▶ _Given entries_:
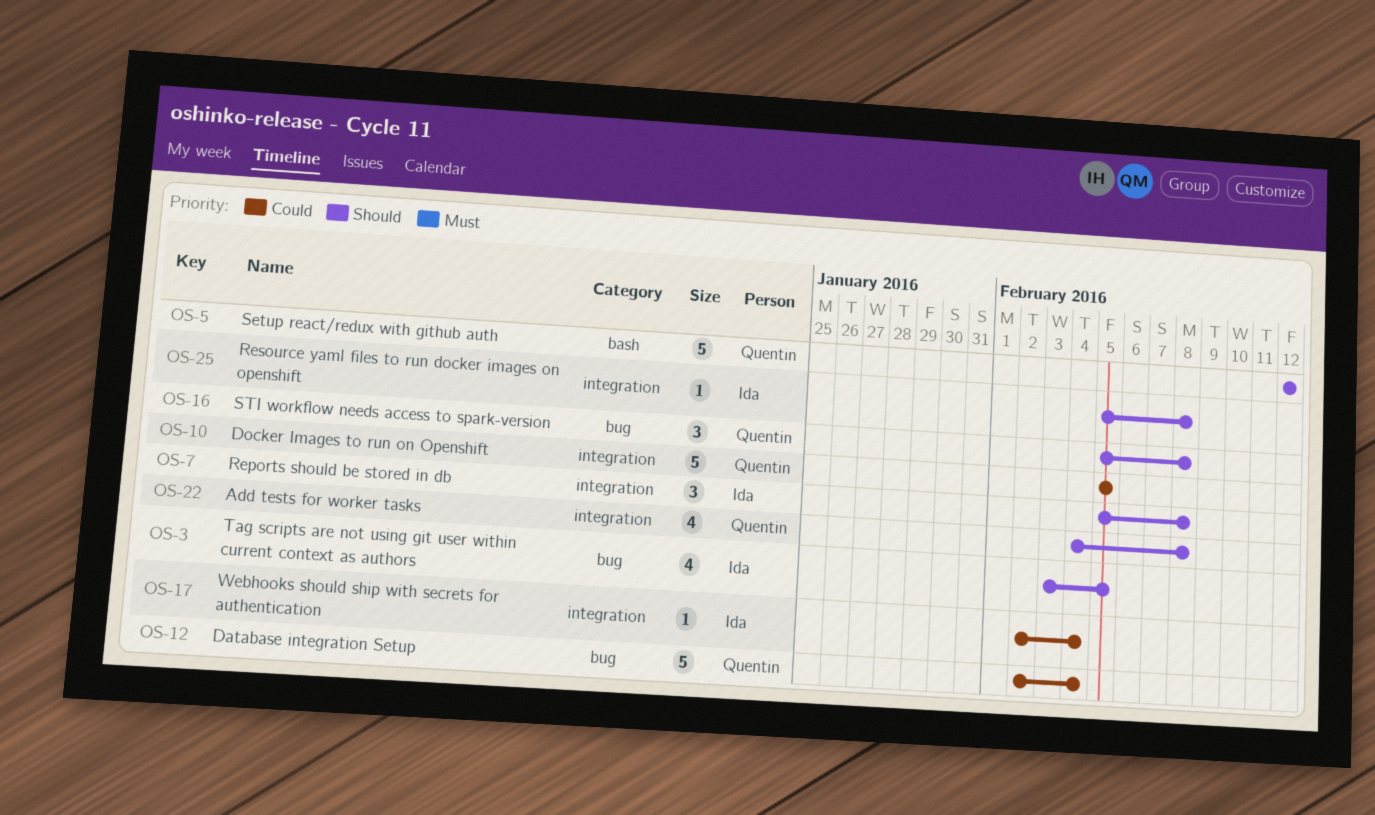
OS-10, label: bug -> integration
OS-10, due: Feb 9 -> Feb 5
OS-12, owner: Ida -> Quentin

--

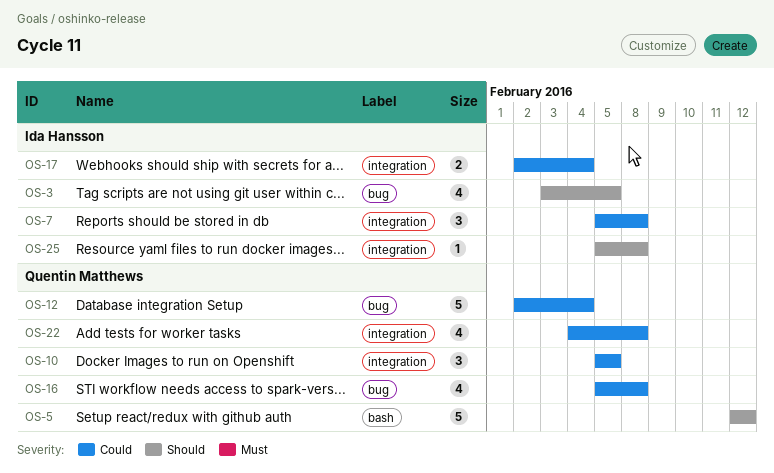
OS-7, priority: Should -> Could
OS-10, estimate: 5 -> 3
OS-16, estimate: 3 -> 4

▶ _Exercise brief_: In the records above, find the line with "OS-7, priority: Should -> Could"; write out exactly that line and each one after it, stopping after the line with "OS-16, estimate: 3 -> 4".

▶ _Reply to the task_:
OS-7, priority: Should -> Could
OS-10, estimate: 5 -> 3
OS-16, estimate: 3 -> 4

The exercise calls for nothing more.